#### Task objective:
Transcribe the entries exactly. Omit the pictures.

#### Data listing:
┄┄┄┄┄┄┄┄┄┄┄┄┄┄┄┄┄┄┄┄
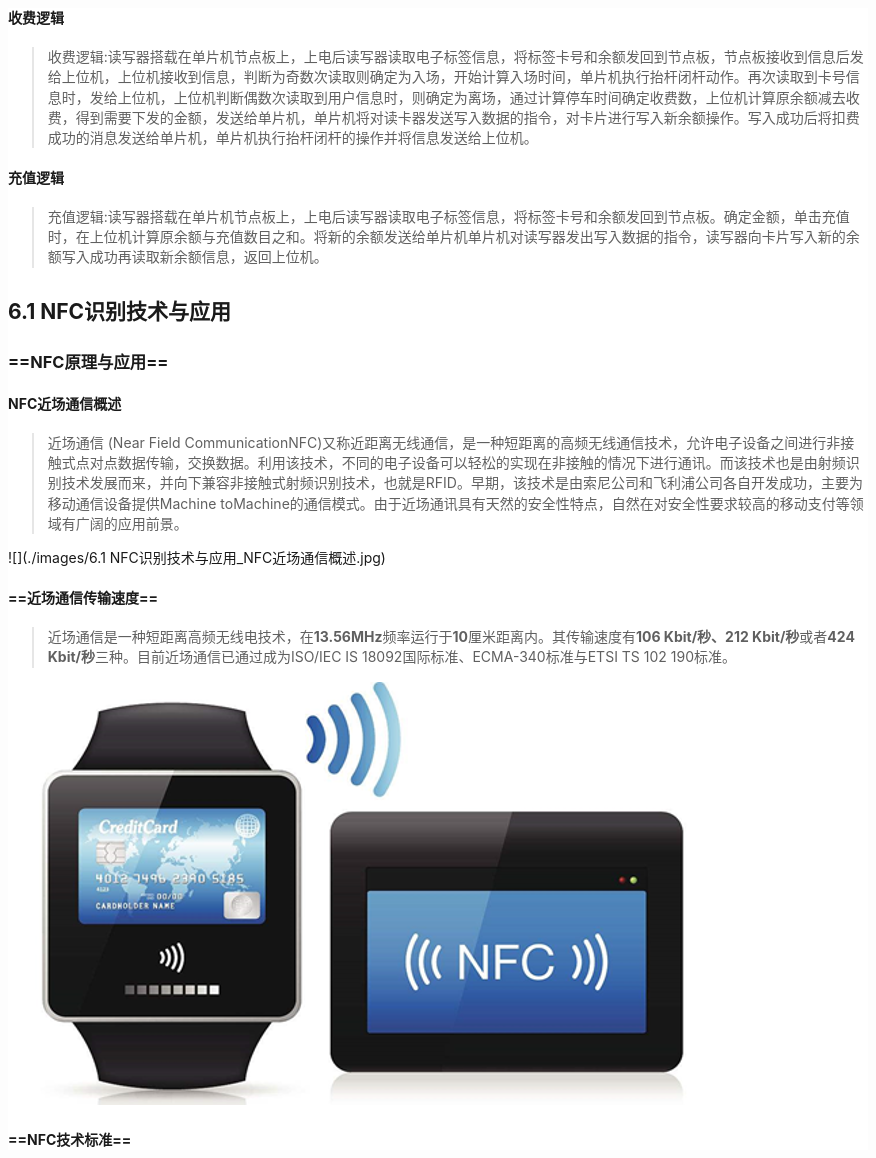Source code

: #### 收费逻辑

> 收费逻辑:读写器搭载在单片机节点板上，上电后读写器读取电子标签信息，将标签卡号和余额发回到节点板，节点板接收到信息后发给上位机，上位机接收到信息，判断为奇数次读取则确定为入场，开始计算入场时间，单片机执行抬杆闭杆动作。再次读取到卡号信息时，发给上位机，上位机判断偶数次读取到用户信息时，则确定为离场，通过计算停车时间确定收费数，上位机计算原余额减去收费，得到需要下发的金额，发送给单片机，单片机将对读卡器发送写入数据的指令，对卡片进行写入新余额操作。写入成功后将扣费成功的消息发送给单片机，单片机执行抬杆闭杆的操作并将信息发送给上位机。

#### 充值逻辑

> 充值逻辑:读写器搭载在单片机节点板上，上电后读写器读取电子标签信息，将标签卡号和余额发回到节点板。确定金额，单击充值时，在上位机计算原余额与充值数目之和。将新的余额发送给单片机单片机对读写器发出写入数据的指令，读写器向卡片写入新的余额写入成功再读取新余额信息，返回上位机。

## 6.1 NFC识别技术与应用

### ==NFC原理与应用==

#### NFC近场通信概述

> 近场通信 (Near Field CommunicationNFC)又称近距离无线通信，是一种短距离的高频无线通信技术，允许电子设备之间进行非接触式点对点数据传输，交换数据。利用该技术，不同的电子设备可以轻松的实现在非接触的情况下进行通讯。而该技术也是由射频识别技术发展而来，并向下兼容非接触式射频识别技术，也就是RFID。早期，该技术是由索尼公司和飞利浦公司各自开发成功，主要为移动通信设备提供Machine toMachine的通信模式。由于近场通讯具有天然的安全性特点，自然在对安全性要求较高的移动支付等领域有广阔的应用前景。

![](./images/6.1 NFC识别技术与应用_NFC近场通信概述.jpg)

#### ==近场通信传输速度==

> 近场通信是一种短距离高频无线电技术，在**13.56MHz**频率运行于**10**厘米距离内。其传输速度有**106 Kbit/秒、212 Kbit/秒**或者**424 Kbit/秒**三种。目前近场通信已通过成为ISO/IEC IS 18092国际标准、ECMA-340标准与ETSI TS 102 190标准。

![](./images/4.2NFC识别技术_近场通信传输速度.png)

#### ==NFC技术标准==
┄┄┄┄┄┄┄┄┄┄┄┄┄┄┄┄┄┄┄┄
#### Task output:
Source code

: #### 收费逻辑

> 收费逻辑:读写器搭载在单片机节点板上，上电后读写器读取电子标签信息，将标签卡号和余额发回到节点板，节点板接收到信息后发给上位机，上位机接收到信息，判断为奇数次读取则确定为入场，开始计算入场时间，单片机执行抬杆闭杆动作。再次读取到卡号信息时，发给上位机，上位机判断偶数次读取到用户信息时，则确定为离场，通过计算停车时间确定收费数，上位机计算原余额减去收费，得到需要下发的金额，发送给单片机，单片机将对读卡器发送写入数据的指令，对卡片进行写入新余额操作。写入成功后将扣费成功的消息发送给单片机，单片机执行抬杆闭杆的操作并将信息发送给上位机。

#### 充值逻辑

> 充值逻辑:读写器搭载在单片机节点板上，上电后读写器读取电子标签信息，将标签卡号和余额发回到节点板。确定金额，单击充值时，在上位机计算原余额与充值数目之和。将新的余额发送给单片机单片机对读写器发出写入数据的指令，读写器向卡片写入新的余额写入成功再读取新余额信息，返回上位机。

## 6.1 NFC识别技术与应用

### ==NFC原理与应用==

#### NFC近场通信概述

> 近场通信 (Near Field CommunicationNFC)又称近距离无线通信，是一种短距离的高频无线通信技术，允许电子设备之间进行非接触式点对点数据传输，交换数据。利用该技术，不同的电子设备可以轻松的实现在非接触的情况下进行通讯。而该技术也是由射频识别技术发展而来，并向下兼容非接触式射频识别技术，也就是RFID。早期，该技术是由索尼公司和飞利浦公司各自开发成功，主要为移动通信设备提供Machine toMachine的通信模式。由于近场通讯具有天然的安全性特点，自然在对安全性要求较高的移动支付等领域有广阔的应用前景。

![](./images/6.1 NFC识别技术与应用_NFC近场通信概述.jpg)

#### ==近场通信传输速度==

> 近场通信是一种短距离高频无线电技术，在**13.56MHz**频率运行于**10**厘米距离内。其传输速度有**106 Kbit/秒、212 Kbit/秒**或者**424 Kbit/秒**三种。目前近场通信已通过成为ISO/IEC IS 18092国际标准、ECMA-340标准与ETSI TS 102 190标准。

![](./images/4.2NFC识别技术_近场通信传输速度.png)

#### ==NFC技术标准==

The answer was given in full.